▶ What the task asks
Your response should be every line from the entries that includes the string "Stands".

------------------------------------

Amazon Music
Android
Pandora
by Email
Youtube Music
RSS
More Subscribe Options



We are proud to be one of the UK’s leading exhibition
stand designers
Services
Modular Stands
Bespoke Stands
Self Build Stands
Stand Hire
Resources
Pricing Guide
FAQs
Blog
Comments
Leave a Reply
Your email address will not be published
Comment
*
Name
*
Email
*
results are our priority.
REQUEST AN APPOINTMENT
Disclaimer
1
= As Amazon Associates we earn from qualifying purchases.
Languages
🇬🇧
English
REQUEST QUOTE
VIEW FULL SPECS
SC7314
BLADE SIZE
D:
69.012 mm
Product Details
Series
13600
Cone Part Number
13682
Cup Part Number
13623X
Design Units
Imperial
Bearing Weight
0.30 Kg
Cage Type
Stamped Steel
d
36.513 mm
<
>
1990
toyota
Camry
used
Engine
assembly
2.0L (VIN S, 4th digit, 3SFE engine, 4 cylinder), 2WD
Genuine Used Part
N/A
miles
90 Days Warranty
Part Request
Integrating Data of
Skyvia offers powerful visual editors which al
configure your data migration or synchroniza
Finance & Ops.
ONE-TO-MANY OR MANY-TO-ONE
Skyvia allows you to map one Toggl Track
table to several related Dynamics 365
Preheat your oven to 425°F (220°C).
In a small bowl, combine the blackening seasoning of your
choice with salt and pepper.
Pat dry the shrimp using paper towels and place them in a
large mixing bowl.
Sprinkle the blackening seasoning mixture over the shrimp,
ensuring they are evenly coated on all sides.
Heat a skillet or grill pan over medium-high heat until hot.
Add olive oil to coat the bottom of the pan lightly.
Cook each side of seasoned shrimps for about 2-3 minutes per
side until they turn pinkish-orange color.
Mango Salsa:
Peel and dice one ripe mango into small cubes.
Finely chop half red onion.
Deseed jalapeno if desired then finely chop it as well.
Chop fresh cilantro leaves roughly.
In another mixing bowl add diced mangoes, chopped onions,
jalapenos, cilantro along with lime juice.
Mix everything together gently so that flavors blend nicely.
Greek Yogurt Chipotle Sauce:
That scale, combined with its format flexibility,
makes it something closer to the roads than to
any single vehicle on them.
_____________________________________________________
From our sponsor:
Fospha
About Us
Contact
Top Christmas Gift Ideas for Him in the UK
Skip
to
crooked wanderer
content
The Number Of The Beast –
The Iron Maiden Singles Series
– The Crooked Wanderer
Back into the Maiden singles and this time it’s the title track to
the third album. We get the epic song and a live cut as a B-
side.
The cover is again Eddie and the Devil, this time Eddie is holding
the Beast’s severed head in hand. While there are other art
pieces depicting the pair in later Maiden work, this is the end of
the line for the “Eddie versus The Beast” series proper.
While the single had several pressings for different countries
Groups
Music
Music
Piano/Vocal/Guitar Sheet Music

------------------------------------

▶ Final answer
Modular Stands
Bespoke Stands
Self Build Stands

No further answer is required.